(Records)
--- start ---

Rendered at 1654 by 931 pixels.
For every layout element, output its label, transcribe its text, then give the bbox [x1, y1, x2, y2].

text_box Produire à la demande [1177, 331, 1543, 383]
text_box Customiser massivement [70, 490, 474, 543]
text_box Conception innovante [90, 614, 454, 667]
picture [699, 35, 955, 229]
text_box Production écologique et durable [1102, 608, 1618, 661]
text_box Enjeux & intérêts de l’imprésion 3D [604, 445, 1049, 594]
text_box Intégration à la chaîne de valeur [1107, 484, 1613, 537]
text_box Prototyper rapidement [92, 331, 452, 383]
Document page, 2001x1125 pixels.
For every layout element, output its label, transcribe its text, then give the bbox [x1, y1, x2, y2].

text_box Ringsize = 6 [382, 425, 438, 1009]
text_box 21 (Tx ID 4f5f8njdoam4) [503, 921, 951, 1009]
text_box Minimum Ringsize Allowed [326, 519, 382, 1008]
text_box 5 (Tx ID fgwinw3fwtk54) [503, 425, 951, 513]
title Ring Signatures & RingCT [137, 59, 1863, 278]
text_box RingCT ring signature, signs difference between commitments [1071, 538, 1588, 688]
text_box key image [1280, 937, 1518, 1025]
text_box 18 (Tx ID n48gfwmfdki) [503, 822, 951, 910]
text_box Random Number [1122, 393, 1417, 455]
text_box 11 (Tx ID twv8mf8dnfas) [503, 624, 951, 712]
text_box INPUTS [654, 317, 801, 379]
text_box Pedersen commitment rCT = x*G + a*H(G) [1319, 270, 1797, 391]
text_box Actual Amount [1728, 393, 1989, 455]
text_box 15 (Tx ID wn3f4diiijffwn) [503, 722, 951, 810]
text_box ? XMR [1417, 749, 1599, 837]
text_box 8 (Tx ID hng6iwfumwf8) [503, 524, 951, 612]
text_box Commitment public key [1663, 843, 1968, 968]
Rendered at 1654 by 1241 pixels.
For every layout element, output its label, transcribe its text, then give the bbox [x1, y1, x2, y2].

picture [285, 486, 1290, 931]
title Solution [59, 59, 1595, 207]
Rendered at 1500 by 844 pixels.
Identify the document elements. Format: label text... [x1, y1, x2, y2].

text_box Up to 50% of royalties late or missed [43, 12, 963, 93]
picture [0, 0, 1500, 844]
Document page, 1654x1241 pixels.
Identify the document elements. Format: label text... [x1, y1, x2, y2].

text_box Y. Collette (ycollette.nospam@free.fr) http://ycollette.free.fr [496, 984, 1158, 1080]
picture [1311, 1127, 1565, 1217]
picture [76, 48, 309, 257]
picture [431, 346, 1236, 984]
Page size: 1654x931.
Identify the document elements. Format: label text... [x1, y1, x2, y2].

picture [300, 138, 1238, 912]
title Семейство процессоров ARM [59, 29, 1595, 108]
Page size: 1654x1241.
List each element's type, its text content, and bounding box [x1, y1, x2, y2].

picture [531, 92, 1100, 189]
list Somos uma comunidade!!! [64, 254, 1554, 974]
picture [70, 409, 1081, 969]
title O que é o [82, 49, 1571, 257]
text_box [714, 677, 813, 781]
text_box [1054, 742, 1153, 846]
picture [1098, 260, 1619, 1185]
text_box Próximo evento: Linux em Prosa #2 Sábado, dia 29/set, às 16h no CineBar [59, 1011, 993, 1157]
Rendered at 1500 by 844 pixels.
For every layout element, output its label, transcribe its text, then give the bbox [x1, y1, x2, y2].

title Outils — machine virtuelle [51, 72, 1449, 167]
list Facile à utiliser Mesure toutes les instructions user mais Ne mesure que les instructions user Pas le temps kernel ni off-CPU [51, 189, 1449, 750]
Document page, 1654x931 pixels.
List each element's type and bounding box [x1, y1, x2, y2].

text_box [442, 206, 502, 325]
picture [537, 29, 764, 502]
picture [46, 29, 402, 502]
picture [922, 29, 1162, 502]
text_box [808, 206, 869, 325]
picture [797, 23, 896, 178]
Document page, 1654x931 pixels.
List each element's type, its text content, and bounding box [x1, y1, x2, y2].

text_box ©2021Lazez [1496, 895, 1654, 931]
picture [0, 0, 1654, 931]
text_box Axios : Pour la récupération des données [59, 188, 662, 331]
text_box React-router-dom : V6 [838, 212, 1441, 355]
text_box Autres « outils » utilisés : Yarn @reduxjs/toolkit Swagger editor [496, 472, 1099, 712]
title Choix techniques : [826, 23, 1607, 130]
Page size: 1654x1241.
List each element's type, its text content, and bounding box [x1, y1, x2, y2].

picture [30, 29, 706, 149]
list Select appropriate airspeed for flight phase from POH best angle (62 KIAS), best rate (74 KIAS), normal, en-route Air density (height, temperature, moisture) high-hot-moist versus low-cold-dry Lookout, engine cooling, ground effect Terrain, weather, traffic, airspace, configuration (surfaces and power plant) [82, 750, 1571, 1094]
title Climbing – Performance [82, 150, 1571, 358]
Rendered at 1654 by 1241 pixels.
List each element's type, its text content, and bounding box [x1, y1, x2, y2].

--- end ---

— EXERCISE AIM —
Reproduce all of the material above without any alteration.

— RESULT OF THIS TASK —
Rendered at 1654 by 931 pixels.
For every layout element, output its label, transcribe its text, then give the bbox [x1, y1, x2, y2].

text_box Produire à la demande [1177, 331, 1543, 383]
text_box Customiser massivement [70, 490, 474, 543]
text_box Conception innovante [90, 614, 454, 667]
picture [699, 35, 955, 229]
text_box Production écologique et durable [1102, 608, 1618, 661]
text_box Enjeux & intérêts de l’imprésion 3D [604, 445, 1049, 594]
text_box Intégration à la chaîne de valeur [1107, 484, 1613, 537]
text_box Prototyper rapidement [92, 331, 452, 383]
Document page, 2001x1125 pixels.
For every layout element, output its label, transcribe its text, then give the bbox [x1, y1, x2, y2].

text_box Ringsize = 6 [382, 425, 438, 1009]
text_box 21 (Tx ID 4f5f8njdoam4) [503, 921, 951, 1009]
text_box Minimum Ringsize Allowed [326, 519, 382, 1008]
text_box 5 (Tx ID fgwinw3fwtk54) [503, 425, 951, 513]
title Ring Signatures & RingCT [137, 59, 1863, 278]
text_box RingCT ring signature, signs difference between commitments [1071, 538, 1588, 688]
text_box key image [1280, 937, 1518, 1025]
text_box 18 (Tx ID n48gfwmfdki) [503, 822, 951, 910]
text_box Random Number [1122, 393, 1417, 455]
text_box 11 (Tx ID twv8mf8dnfas) [503, 624, 951, 712]
text_box INPUTS [654, 317, 801, 379]
text_box Pedersen commitment rCT = x*G + a*H(G) [1319, 270, 1797, 391]
text_box Actual Amount [1728, 393, 1989, 455]
text_box 15 (Tx ID wn3f4diiijffwn) [503, 722, 951, 810]
text_box ? XMR [1417, 749, 1599, 837]
text_box 8 (Tx ID hng6iwfumwf8) [503, 524, 951, 612]
text_box Commitment public key [1663, 843, 1968, 968]
Rendered at 1654 by 1241 pixels.
For every layout element, output its label, transcribe its text, then give the bbox [x1, y1, x2, y2].

picture [285, 486, 1290, 931]
title Solution [59, 59, 1595, 207]
Rendered at 1500 by 844 pixels.
Identify the document elements. Format: label text... [x1, y1, x2, y2].

text_box Up to 50% of royalties late or missed [43, 12, 963, 93]
picture [0, 0, 1500, 844]
Document page, 1654x1241 pixels.
Identify the document elements. Format: label text... [x1, y1, x2, y2].

text_box Y. Collette (ycollette.nospam@free.fr) http://ycollette.free.fr [496, 984, 1158, 1080]
picture [1311, 1127, 1565, 1217]
picture [76, 48, 309, 257]
picture [431, 346, 1236, 984]
Page size: 1654x931.
Identify the document elements. Format: label text... [x1, y1, x2, y2].

picture [300, 138, 1238, 912]
title Семейство процессоров ARM [59, 29, 1595, 108]
Page size: 1654x1241.
List each element's type, its text content, and bounding box [x1, y1, x2, y2].

picture [531, 92, 1100, 189]
list Somos uma comunidade!!! [64, 254, 1554, 974]
picture [70, 409, 1081, 969]
title O que é o [82, 49, 1571, 257]
text_box [714, 677, 813, 781]
text_box [1054, 742, 1153, 846]
picture [1098, 260, 1619, 1185]
text_box Próximo evento: Linux em Prosa #2 Sábado, dia 29/set, às 16h no CineBar [59, 1011, 993, 1157]
Rendered at 1500 by 844 pixels.
For every layout element, output its label, transcribe its text, then give the bbox [x1, y1, x2, y2].

title Outils — machine virtuelle [51, 72, 1449, 167]
list Facile à utiliser Mesure toutes les instructions user mais Ne mesure que les instructions user Pas le temps kernel ni off-CPU [51, 189, 1449, 750]
Document page, 1654x931 pixels.
List each element's type and bounding box [x1, y1, x2, y2].

text_box [442, 206, 502, 325]
picture [537, 29, 764, 502]
picture [46, 29, 402, 502]
picture [922, 29, 1162, 502]
text_box [808, 206, 869, 325]
picture [797, 23, 896, 178]
Document page, 1654x931 pixels.
List each element's type, its text content, and bounding box [x1, y1, x2, y2].

text_box ©2021Lazez [1496, 895, 1654, 931]
picture [0, 0, 1654, 931]
text_box Axios : Pour la récupération des données [59, 188, 662, 331]
text_box React-router-dom : V6 [838, 212, 1441, 355]
text_box Autres « outils » utilisés : Yarn @reduxjs/toolkit Swagger editor [496, 472, 1099, 712]
title Choix techniques : [826, 23, 1607, 130]
Page size: 1654x1241.
List each element's type, its text content, and bounding box [x1, y1, x2, y2].

picture [30, 29, 706, 149]
list Select appropriate airspeed for flight phase from POH best angle (62 KIAS), best rate (74 KIAS), normal, en-route Air density (height, temperature, moisture) high-hot-moist versus low-cold-dry Lookout, engine cooling, ground effect Terrain, weather, traffic, airspace, configuration (surfaces and power plant) [82, 750, 1571, 1094]
title Climbing – Performance [82, 150, 1571, 358]
Rendered at 1654 by 1241 pixels.
List each element's type, its text content, and bounding box [x1, y1, x2, y2].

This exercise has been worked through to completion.